Automated, scalable, $$$ saving, on demand software testing

Me showcasing that I can get things running on Digital Ocean droplets too. Here via SSH console connection.
Left console shows ChatGPT3.5 controlling the console, gives info about a pip package. Right console shows me reading file LLM made.

Inspiration

Inspired by current massive growth in LLM and other AI implementations. Seeing many opportunities for creating products that were not previously so readily available. Special thanks to the open-interpreter developers, Linux developers and ollama developers for providing their services and software freely.

What it does

Automates testing of software. It can test many types of software, including but not limited to: websites, console libraries, cross platform applications.

It can also create log files with the test results, or even draw out the essence of many tests performed. It can be deployed at scale. Hosted as a docker image. For example if set up in Kubernetes clusters you would have an army of software testers at your finger tips. On demand, at cheaper cost.

The current state is a prototype, it does have functionality but is not production ready. That is, it can automate console behaviour, testing behaviour and usage in a Linux environment, based on human instructions. The idea is that in the future it should be used as a docker image integrated with the Gitlab CI/CD pipeline to make GUI/Website and other such tests. Imagine this:

The developer pushes a build to the Gitlab cloud repository.
After the build completes a kubernetes cluster with docker containers is notified, they go test the software GUI in a safe URL they have access to that the public doesnt. They can even test things like account creation or the content of videos. As some LLMs allow visually looking at the screen and open-interpreter supports this.
The kubernetes cluster finds everything to be working with the new software that was pushed, it delivers a report of tests performed to the senior engineers inbox.
The build is pushed, perhaps reviewed an extra time by a human before final push to production.

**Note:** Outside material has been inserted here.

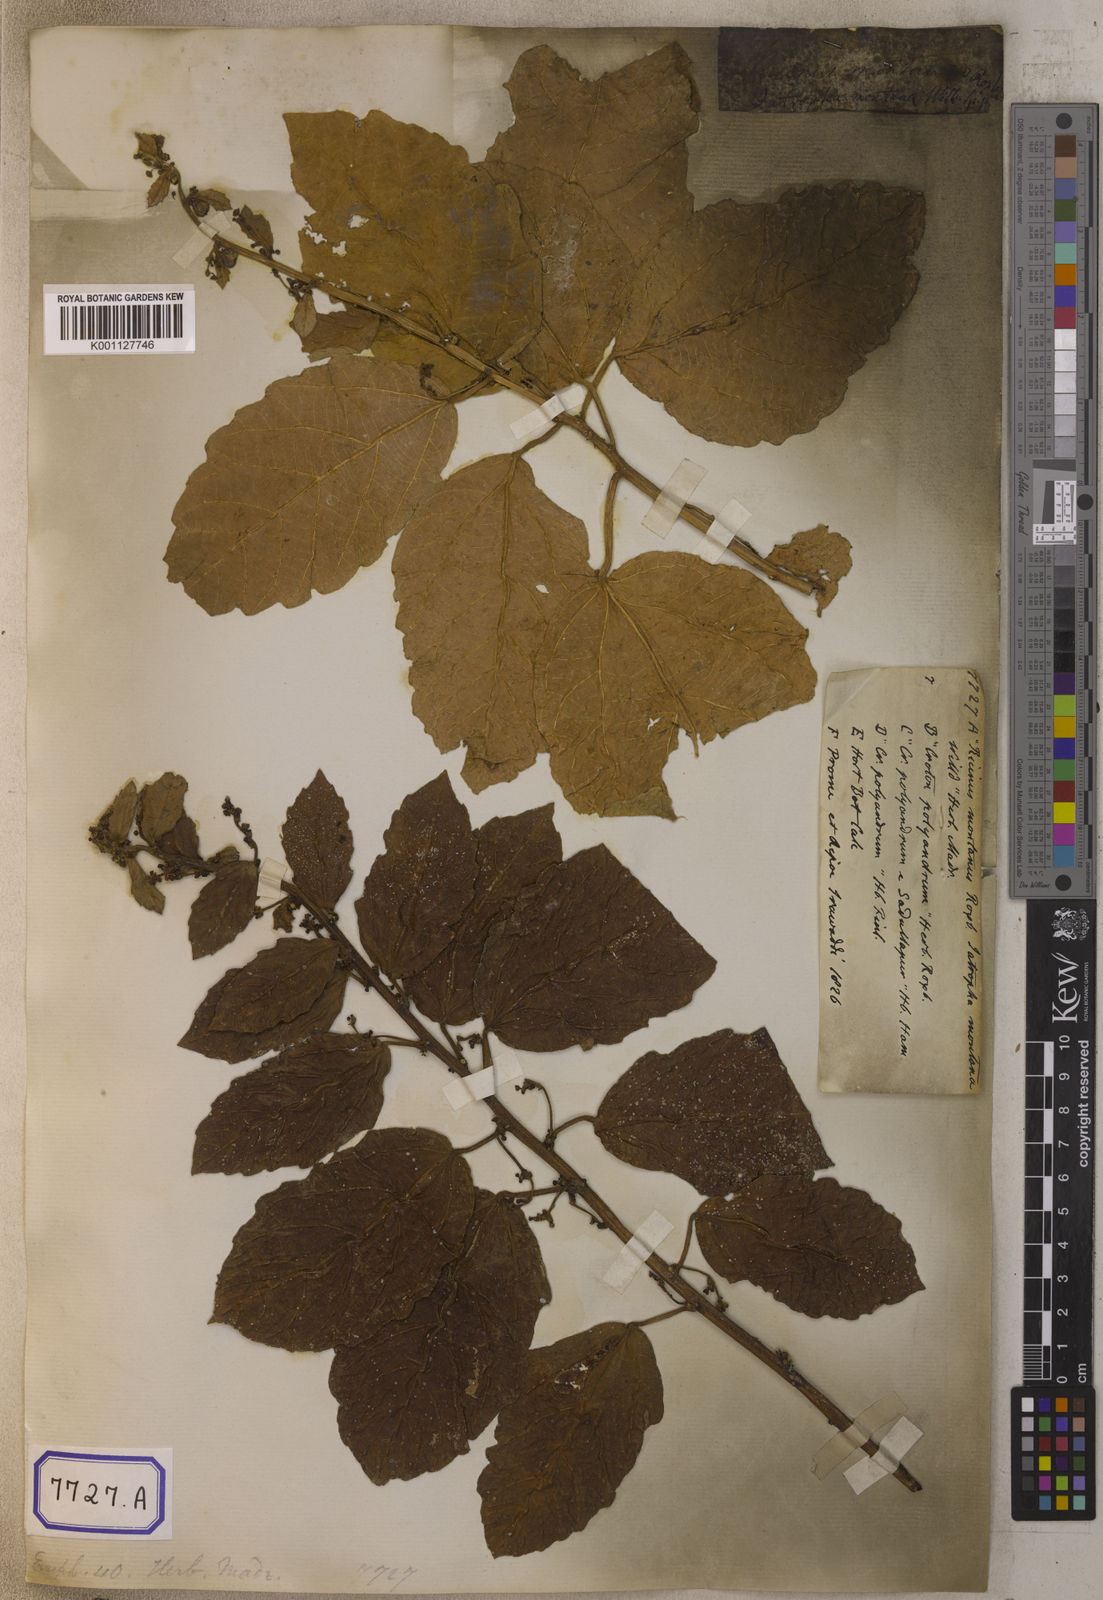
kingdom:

In that sense, the automated testing will ensure that more things are tested more often, and with better documentation of the tests performed. This can help track why issues may have appeared in the software and ensure that issues dont appear in production.

How we built it

Putting together open source technologies and an LLM API. I have tested with both open source and paid LLMs. Both can work. I have used the technologies: Mixtral, OpenAI API, Ollama, Ubuntu Linux, Fedora Linux, Docker, Digital Ocean, SSH. Some of these technologies solve similar tasks, the goal was to see how well it would work with different versions of technology. And, it works on the two Linux types I tried with. As well as with both the open source and closed source LLMs.

Challenges we ran into

Currently having very limited access to good computer hardware. I have had to work with extremely limited hardware, no GPU to speak of in this setup. Adding to it that my income is right now quite limited so I couldnt even rent the things I needed. GPUs are very important when it comes to AI calculations. I was able to work around this in part by using trial credit from OpenAI, in that sense outsourcing the LLM part of the functionality to the cloud via credit. I would have tested more open source models if I had had access to a computer or cloud environment with a good GPU.

It should also be noted. That while the software, and how I implemented it, while it "works". It is not production ready. The open-interpreter library which this project relies a lot on for example, is still in the very early stages. As is LLM integration with operating systems. But I believe the technology will mature very fast, and already is maturing very fast.

Accomplishments that we're proud of

I was able to:

Make an LLM run in a Linux docker environment locally as well as in the cloud.
Make the LLM via the open-interpreter library and connecting it to OpenAPI able to control the Linux console, both locally and in the cloud. In this I was able to have it install pip packages and create log files automatically.
Make lightweight Linux without a GPU, only using a CPU, run open source LLMs locally and in the cloud. Using the Ollama package and the Mixtral AI.

What we learned

A lot about LLMs, Linux, AI, GPU/CPU usage, cloud hosting, shell/console usage.

What's next for Automated, scalable, $$$ saving, on demand software testing

Getting a proper GPU to test further with open source solutions.
Integrating Digital Ocean/Paperspace docker image hosting with the Gitlab CI/CD pipeline. Perhaps dividing the GPUs among CPU containers so that one GPU can control more than one AI, depending how well that works it might lower GPU cost and keep their rates of use high.